Clubes que quebraram
A imagem de que novos donos são salvadores da pátria, como tem sido com Ronaldo, nem sempre se confirma. Em muitos casos, os clubes conseguem resultados a curto e médio prazos, mas, com o passar de tempo, os recursos ficam escassos e o destino pode ser o pior possível.
Itália
Se você quer saber como se quebra um clube de futebol, o seu destino deve ser a Itália. Neste século, de acordo com levantamento de 2018 do jornal La Repubblica, pelo menos, 153 clubes fecharam as suas portas no Calcio, afetando quase 10 milhões de torcedores. A lista já foi engrossada.

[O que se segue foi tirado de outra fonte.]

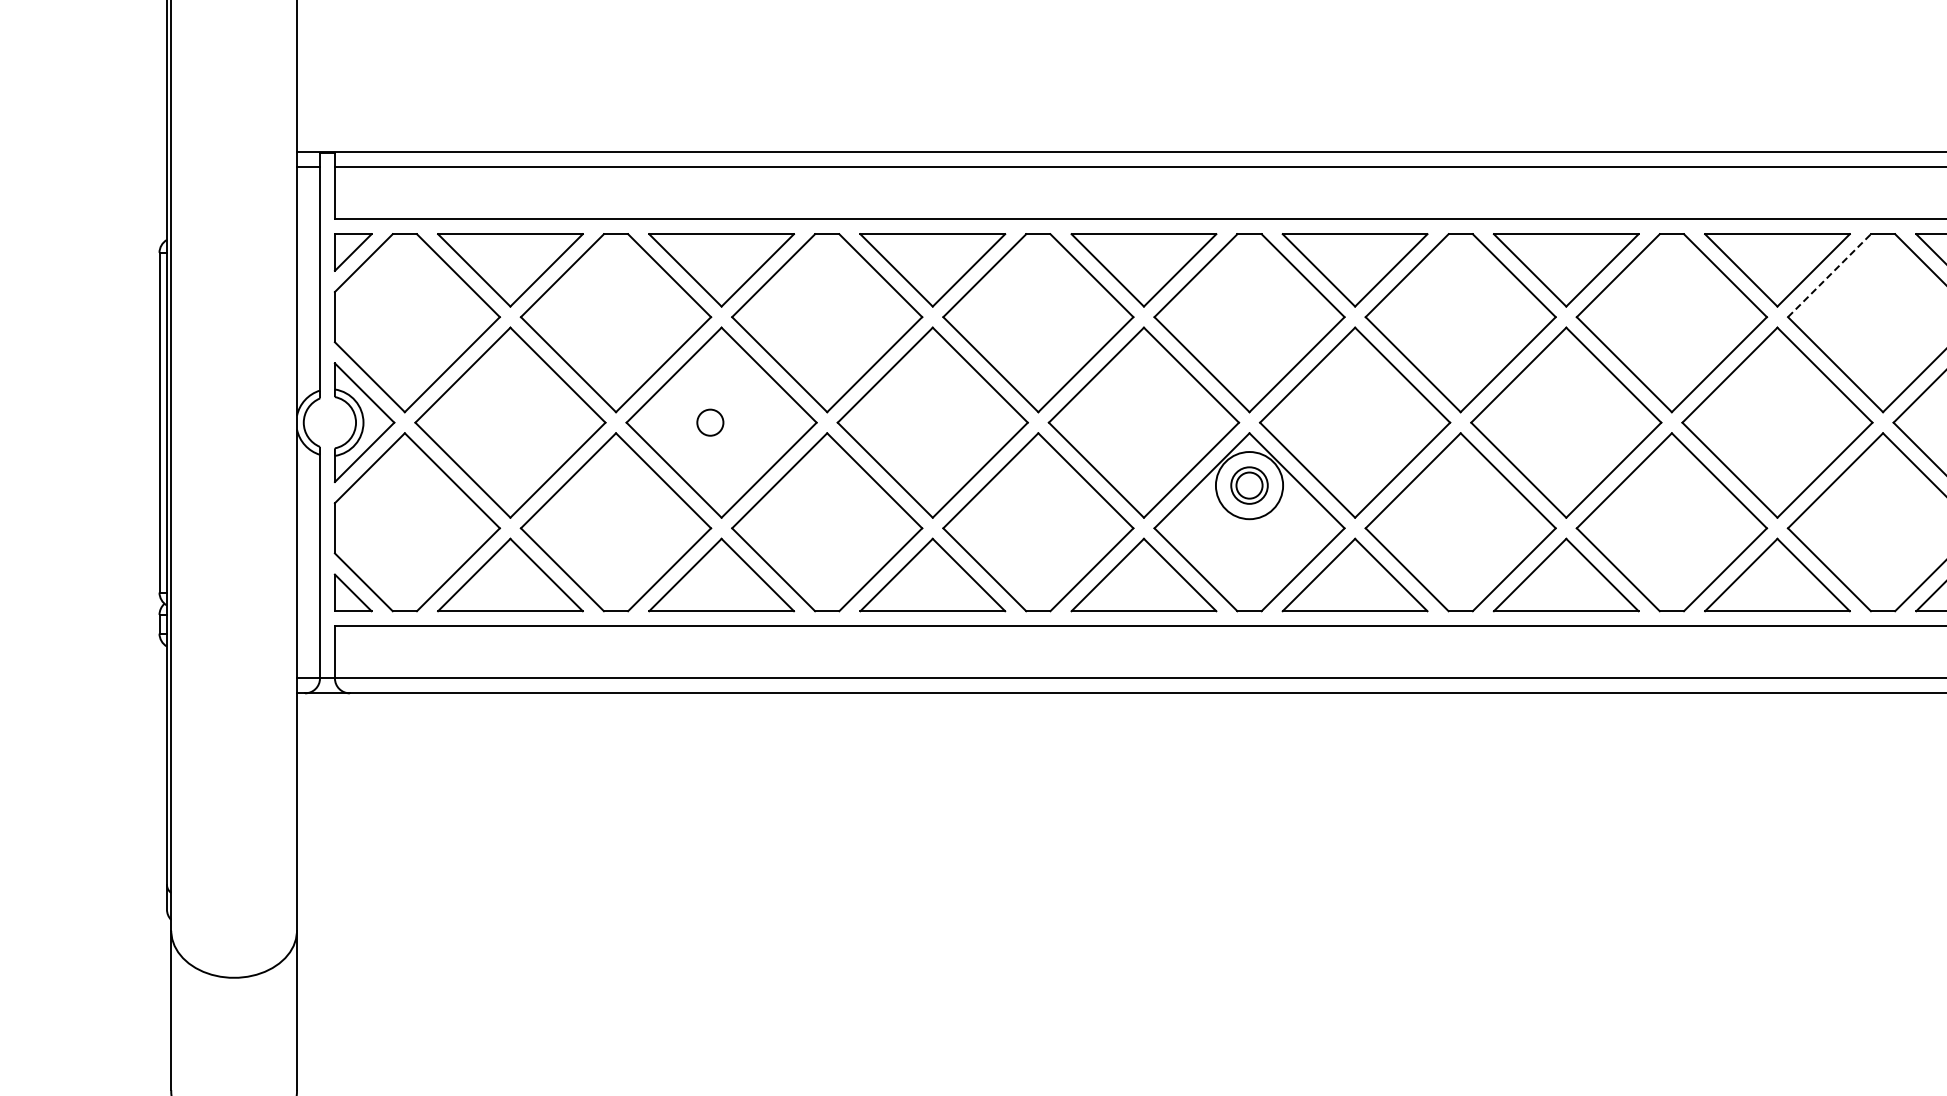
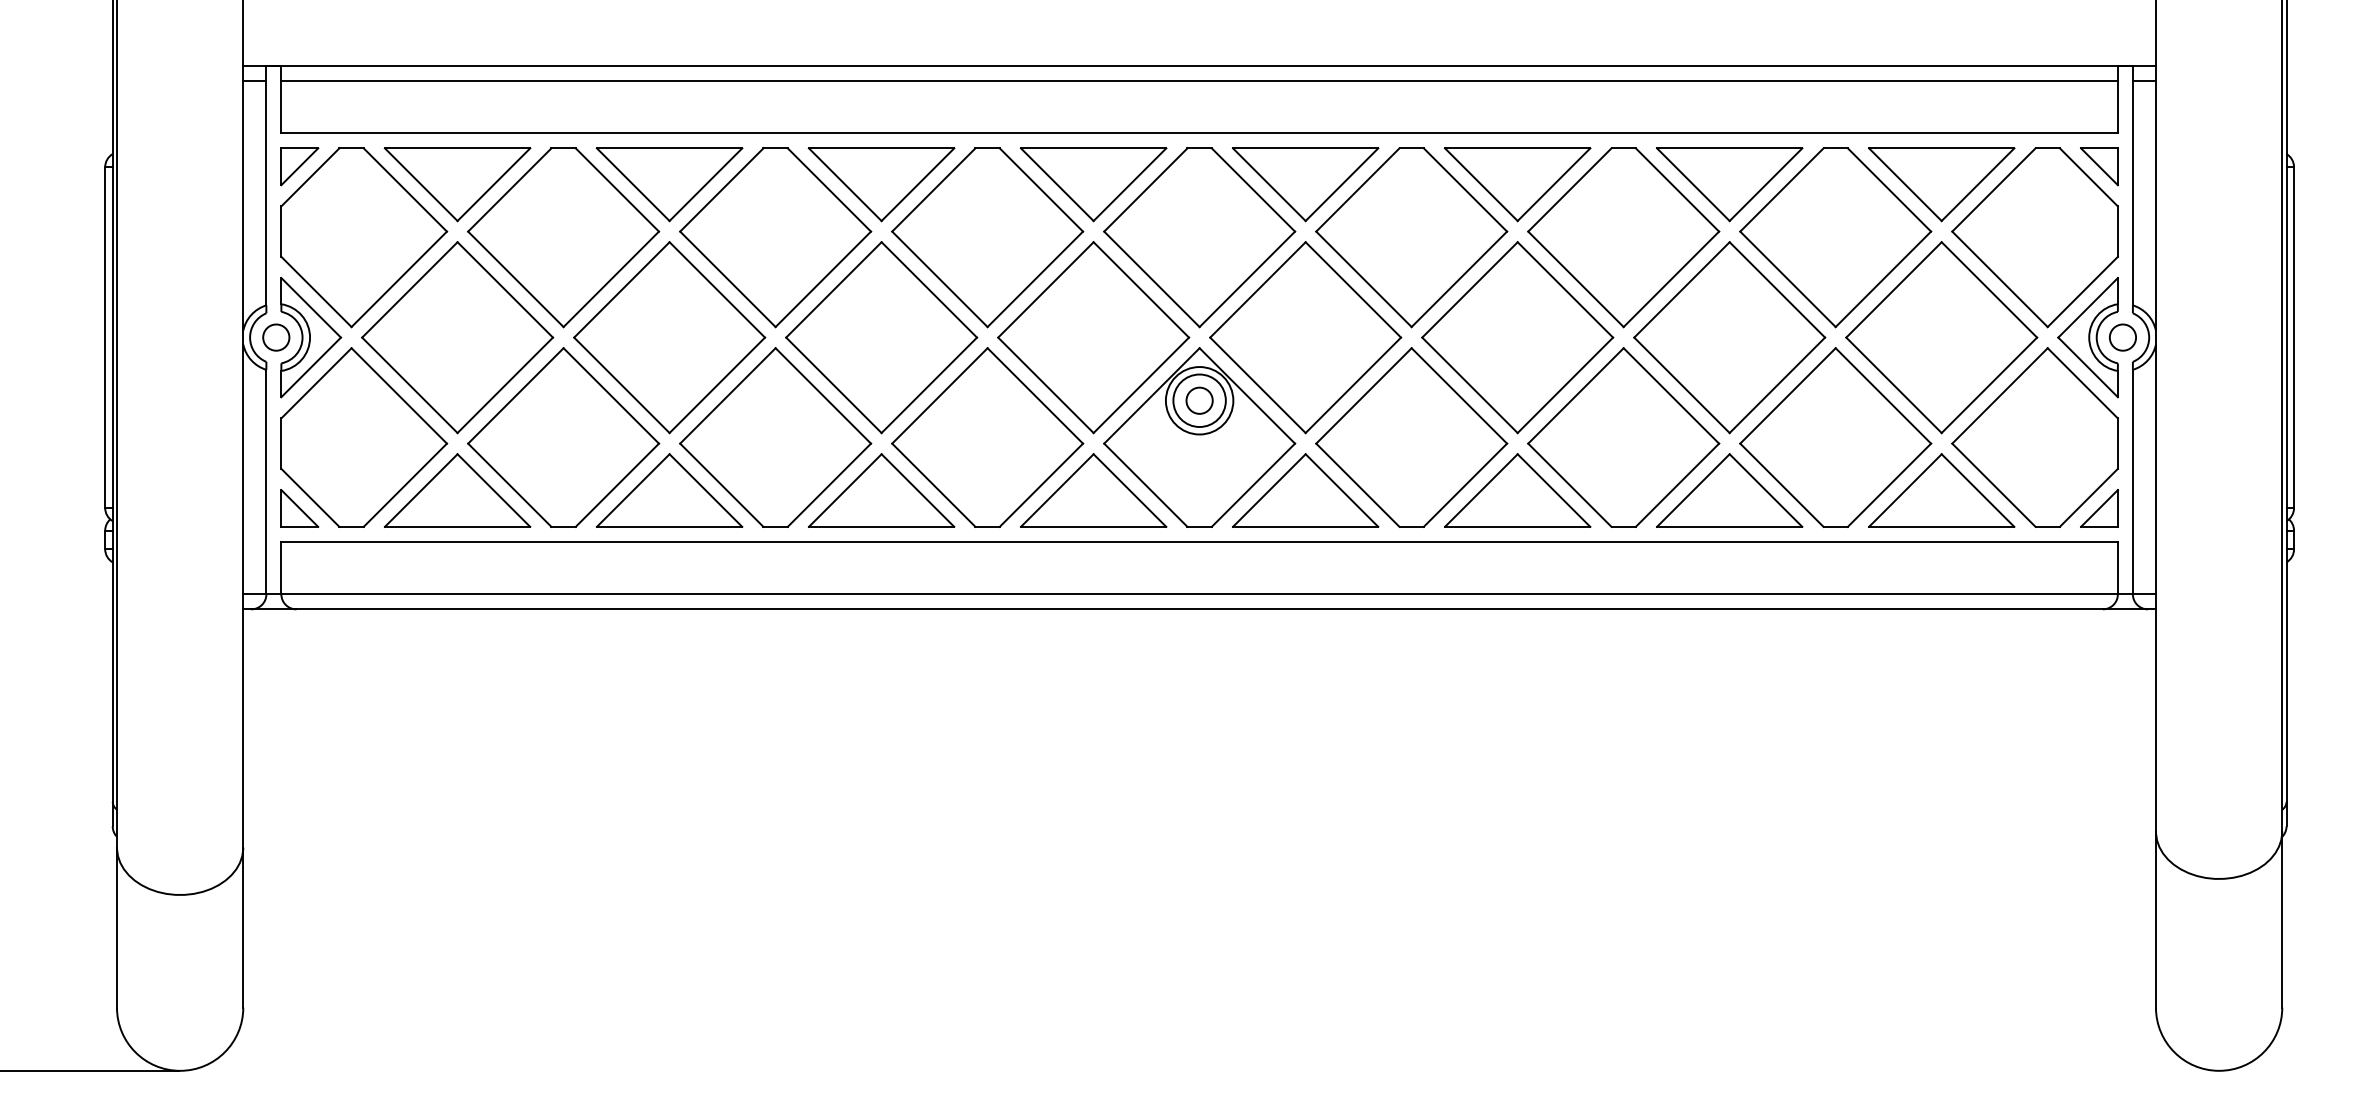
line: (1829, 275) -> (1781, 189), dashed -> solid
circle: (710, 422) -> (276, 337), moved
circle: (1249, 485) -> (1199, 400), size x1.43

Neste ano, quem fechou as portas foi o Chievo Verona.
Normalmente as equipes são refundadas, rebatizadas com um novo nome vinculado à agremiação anterior e recomeçam suas vidas a partir da quarta divisão. Há casos de equipes tradicionais que fizeram esse trajeto. Entre elas estão Fiorentina, Napoli e Parma.
Quem tem doutorado no assunto é o Venezia. Os Leões Alados já foram refundados em três oportunidades. Atualmente, estão na elite do futebol italiano, mas a quarta divisão pode ser logo ali.
Escócia
Nem 54 títulos nacionais foram suficientes para evitar que o Glasgow Rangers fosse à bancarrota em 2011. Após 139 anos de glórias, o clube foi comprado por Charles Green, passou a se chamar oficialmente de The Rangers e recomeçou a vida na quarta divisão.
Ucrânia
Cinco ano depois de chegar à final da Liga Europa de 2015, o Dnipro despencou para a Quarta Divisão. A queda aconteceu após Ihor Kolomyskyi, um dos homens mais ricos da Ucrânia, cansar da brincadeira e cessar o investimento. Nem mesmo as dívidas foram pagas.
Portugal
O que parecia ser a solução para o Belenenses se tornou uma dor de cabeça. Em 2012, o clube negociou 51% de suas ações para a empresa Codecity. Os empresários se mostraram pouco importados com a opinião da torcida e a história do clube. A solução foi recomeçar a história a partir das divisões amadoras de Portugal. O Belenenses Sociedade Anônima Desportiva segue a sua gestão empresarial na elite do país.